Evaluating the performance of machine learning and variable selection methods to identify document paper using infrared spectral data

Spectrochim Acta A Mol Biomol Spectrosc. 2025 Feb 15:327:125299. doi: 10.1016/j.saa.2024.125299. Epub 2024 Oct 18.

Abstract

Infrared spectroscopy is a valuable tool for forensic examinations because it realizes nondestructive and rapid analysis. Recent advancements in machine learning have facilitated the development of chemometrics, extending to applications in questioned document examination. In this study, support vector machine (SVM), feedforward neural network (FNN), and random forest (RF) models were constructed using the infrared spectral data of document paper samples to identify the manufacturer of document paper products. For model training, the infrared (IR) spectral regions were selected based on their variable importance as determined by the RF models.
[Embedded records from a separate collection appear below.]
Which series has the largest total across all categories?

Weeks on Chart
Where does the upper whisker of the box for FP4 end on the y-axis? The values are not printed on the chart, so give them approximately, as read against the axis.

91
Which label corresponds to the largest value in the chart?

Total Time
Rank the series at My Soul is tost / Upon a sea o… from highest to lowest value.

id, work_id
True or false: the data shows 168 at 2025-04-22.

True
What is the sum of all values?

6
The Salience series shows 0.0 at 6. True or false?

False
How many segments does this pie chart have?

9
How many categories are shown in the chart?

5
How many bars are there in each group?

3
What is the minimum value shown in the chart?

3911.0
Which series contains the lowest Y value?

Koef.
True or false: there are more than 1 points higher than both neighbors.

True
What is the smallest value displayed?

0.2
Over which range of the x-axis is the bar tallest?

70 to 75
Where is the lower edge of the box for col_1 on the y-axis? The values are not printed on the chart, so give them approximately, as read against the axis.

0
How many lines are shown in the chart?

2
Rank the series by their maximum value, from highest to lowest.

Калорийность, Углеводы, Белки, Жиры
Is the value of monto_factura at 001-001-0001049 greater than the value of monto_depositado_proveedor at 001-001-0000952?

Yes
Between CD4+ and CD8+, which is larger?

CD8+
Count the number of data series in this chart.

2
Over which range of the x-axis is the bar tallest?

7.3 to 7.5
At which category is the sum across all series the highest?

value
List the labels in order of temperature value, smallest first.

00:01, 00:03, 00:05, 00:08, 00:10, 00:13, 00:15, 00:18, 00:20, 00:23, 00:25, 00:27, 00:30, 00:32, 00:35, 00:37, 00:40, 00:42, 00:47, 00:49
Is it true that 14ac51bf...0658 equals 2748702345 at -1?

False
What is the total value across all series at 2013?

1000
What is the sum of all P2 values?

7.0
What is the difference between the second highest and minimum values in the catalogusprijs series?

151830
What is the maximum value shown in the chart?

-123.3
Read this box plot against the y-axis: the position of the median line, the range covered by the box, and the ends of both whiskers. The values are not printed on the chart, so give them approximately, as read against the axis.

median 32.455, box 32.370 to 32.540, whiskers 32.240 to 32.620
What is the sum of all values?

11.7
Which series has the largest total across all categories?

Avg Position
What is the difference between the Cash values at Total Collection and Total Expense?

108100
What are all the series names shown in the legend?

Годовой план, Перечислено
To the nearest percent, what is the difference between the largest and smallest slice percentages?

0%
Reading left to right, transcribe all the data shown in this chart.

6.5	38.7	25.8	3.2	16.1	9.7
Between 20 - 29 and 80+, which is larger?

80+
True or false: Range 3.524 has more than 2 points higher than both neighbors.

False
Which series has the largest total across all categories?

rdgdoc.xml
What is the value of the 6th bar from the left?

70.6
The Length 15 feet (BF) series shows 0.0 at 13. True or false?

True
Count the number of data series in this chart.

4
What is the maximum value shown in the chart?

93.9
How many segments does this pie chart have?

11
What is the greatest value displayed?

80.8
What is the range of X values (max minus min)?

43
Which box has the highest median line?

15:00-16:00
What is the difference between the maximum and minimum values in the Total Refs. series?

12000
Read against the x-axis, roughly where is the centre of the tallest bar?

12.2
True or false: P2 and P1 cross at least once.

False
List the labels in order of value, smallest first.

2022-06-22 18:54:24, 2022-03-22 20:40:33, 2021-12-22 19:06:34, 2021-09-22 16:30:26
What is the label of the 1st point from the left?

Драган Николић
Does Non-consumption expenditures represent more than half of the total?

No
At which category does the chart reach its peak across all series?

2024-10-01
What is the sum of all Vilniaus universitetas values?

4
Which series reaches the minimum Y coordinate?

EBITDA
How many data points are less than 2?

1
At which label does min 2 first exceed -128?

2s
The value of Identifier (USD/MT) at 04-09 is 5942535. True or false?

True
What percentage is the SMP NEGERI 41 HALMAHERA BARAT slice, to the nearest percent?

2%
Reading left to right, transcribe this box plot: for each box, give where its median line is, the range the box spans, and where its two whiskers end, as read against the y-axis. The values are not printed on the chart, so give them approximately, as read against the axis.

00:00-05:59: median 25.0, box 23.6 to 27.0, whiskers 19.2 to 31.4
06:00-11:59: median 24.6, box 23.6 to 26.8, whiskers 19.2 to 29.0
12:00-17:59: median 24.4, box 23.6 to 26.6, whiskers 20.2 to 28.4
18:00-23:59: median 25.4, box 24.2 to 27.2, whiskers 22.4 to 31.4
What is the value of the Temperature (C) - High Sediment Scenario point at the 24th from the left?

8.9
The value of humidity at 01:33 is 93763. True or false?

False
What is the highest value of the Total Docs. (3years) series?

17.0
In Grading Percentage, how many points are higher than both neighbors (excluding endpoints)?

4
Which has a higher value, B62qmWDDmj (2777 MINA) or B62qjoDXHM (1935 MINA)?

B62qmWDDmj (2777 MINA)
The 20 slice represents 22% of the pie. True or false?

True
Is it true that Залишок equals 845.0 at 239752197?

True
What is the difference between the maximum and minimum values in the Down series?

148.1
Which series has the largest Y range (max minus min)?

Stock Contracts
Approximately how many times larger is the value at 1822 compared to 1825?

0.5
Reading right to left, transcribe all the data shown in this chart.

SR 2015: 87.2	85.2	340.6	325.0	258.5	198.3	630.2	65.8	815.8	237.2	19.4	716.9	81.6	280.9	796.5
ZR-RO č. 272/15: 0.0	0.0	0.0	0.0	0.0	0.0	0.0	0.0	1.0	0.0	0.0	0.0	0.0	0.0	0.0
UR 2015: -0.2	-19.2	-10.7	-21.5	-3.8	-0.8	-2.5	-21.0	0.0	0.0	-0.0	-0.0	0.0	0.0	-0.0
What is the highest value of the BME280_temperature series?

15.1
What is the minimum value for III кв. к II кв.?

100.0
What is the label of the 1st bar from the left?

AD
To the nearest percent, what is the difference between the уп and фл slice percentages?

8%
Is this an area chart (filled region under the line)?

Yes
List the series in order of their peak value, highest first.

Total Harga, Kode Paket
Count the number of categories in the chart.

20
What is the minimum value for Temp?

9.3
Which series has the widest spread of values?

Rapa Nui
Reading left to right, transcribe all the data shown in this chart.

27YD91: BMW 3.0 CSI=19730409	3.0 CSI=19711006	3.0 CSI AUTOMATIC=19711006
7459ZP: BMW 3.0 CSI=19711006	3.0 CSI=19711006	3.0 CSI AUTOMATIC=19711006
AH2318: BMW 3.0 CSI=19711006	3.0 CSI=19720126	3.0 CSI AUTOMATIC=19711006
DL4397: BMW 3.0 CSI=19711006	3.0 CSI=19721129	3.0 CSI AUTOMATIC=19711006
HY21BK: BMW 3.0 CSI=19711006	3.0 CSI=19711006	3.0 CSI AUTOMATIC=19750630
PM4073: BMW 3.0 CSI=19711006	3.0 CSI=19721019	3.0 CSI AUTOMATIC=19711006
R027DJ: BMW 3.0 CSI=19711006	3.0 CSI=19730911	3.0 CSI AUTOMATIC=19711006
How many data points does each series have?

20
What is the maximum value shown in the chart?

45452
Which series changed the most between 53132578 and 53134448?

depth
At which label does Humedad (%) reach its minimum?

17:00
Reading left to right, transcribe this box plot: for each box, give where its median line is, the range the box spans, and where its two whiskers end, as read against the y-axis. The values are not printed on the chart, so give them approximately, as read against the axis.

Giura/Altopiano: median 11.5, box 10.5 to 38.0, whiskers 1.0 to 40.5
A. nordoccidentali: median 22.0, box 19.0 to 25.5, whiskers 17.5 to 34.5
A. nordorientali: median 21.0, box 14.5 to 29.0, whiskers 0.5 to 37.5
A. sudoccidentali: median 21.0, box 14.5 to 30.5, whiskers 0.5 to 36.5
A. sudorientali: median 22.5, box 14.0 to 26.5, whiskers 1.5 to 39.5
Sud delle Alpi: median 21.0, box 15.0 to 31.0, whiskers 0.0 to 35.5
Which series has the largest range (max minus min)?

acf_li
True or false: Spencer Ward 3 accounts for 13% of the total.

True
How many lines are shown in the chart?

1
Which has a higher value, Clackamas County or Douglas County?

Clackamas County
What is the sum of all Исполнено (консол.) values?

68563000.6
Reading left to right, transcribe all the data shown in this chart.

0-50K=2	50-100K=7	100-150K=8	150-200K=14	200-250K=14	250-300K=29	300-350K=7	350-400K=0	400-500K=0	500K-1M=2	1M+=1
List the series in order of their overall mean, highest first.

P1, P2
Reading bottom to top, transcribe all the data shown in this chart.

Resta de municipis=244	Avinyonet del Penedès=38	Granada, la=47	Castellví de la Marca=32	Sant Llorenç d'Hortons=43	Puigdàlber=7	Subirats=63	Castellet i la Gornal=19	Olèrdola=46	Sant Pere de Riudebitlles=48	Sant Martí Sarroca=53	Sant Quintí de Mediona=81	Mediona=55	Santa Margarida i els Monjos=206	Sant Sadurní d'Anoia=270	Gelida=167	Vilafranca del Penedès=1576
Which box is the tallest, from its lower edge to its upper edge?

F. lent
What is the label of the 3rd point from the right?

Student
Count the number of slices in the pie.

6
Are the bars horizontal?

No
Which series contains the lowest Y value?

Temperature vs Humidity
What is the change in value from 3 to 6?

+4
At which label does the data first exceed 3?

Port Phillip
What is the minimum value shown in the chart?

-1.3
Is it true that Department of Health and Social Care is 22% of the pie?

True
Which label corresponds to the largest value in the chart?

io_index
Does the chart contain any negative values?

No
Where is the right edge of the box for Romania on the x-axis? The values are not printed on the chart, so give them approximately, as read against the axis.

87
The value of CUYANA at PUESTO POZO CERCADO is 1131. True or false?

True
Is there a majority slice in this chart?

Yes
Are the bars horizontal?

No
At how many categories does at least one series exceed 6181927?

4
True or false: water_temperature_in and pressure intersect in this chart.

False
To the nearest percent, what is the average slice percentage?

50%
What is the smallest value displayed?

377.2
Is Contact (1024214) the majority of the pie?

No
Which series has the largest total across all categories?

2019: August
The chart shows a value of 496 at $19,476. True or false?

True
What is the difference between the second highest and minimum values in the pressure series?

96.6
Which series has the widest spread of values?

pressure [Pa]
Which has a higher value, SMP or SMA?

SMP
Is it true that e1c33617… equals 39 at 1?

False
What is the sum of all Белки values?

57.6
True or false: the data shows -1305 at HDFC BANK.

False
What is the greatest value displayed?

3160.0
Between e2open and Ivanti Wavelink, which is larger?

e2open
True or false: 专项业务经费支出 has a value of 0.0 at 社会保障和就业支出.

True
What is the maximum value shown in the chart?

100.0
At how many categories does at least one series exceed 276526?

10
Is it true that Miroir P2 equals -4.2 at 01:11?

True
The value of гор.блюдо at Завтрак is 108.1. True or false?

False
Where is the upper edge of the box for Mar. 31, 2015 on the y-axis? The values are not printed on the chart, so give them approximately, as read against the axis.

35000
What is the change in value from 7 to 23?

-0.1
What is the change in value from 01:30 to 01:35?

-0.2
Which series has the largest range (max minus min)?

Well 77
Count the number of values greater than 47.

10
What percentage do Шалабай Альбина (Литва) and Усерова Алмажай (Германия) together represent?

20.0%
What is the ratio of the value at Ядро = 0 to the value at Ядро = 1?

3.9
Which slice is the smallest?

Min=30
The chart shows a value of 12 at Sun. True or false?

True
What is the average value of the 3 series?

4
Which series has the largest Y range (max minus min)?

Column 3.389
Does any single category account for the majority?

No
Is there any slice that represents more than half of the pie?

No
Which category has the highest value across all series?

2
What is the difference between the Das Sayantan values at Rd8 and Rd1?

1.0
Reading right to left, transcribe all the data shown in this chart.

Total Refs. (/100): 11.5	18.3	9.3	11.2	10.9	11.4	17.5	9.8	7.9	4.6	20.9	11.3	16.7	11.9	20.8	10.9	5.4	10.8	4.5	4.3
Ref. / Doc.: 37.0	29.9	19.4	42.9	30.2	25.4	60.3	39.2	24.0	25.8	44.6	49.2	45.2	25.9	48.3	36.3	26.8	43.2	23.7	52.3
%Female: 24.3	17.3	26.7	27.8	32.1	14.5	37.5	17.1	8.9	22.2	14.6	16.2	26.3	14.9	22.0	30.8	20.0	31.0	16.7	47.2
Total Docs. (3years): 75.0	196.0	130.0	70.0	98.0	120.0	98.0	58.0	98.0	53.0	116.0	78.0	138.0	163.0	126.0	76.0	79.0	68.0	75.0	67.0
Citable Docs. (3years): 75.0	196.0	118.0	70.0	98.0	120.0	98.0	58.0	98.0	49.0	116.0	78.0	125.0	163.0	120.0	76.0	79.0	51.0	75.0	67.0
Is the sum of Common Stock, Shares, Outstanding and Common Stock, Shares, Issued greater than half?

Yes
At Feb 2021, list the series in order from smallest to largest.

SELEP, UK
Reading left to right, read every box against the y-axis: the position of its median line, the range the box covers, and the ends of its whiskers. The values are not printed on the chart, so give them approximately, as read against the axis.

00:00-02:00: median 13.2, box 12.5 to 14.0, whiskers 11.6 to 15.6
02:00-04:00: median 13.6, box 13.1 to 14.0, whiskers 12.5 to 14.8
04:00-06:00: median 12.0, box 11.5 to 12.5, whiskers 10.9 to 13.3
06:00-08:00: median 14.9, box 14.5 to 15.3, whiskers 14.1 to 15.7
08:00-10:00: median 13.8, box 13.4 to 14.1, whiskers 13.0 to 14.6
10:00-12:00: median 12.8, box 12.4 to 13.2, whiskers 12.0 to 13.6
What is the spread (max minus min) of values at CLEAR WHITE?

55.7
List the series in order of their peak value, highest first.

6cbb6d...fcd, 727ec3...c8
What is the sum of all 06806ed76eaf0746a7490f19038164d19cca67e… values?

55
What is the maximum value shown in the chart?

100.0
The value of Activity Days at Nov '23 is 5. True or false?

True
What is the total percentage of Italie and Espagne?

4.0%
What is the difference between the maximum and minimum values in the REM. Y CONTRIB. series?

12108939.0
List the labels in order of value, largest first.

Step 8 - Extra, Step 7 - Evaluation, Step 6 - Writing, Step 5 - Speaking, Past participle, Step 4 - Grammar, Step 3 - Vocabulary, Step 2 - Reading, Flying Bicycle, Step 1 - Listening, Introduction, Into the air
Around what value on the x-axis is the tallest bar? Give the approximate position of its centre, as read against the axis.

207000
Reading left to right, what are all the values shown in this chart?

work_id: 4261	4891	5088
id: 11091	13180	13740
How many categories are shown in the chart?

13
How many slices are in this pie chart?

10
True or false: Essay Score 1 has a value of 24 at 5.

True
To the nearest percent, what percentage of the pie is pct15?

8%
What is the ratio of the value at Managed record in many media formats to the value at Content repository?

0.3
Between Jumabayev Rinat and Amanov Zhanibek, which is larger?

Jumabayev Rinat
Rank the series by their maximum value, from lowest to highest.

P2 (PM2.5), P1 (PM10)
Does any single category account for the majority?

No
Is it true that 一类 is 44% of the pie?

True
Narrowing the IR spectral data within the range of 1500-800 cm-1 (selected according to variable importance measures) proved effective in terms of enhancing model performance while minimizing computational costs. The FNN and RF models trained on the second-derivative IR spectra in this range obtained F1-scores of 0.978 and 1.000, respectively. The findings of this study confirm the potential of machine learning methods for extracting and examining forensic features in document paper, resulting in robust models with low computational overhead.

Keywords: Feature importance; Feed-forward neural network (FNN); Questioned document; Random forest (RF); Support vector machine (SVM).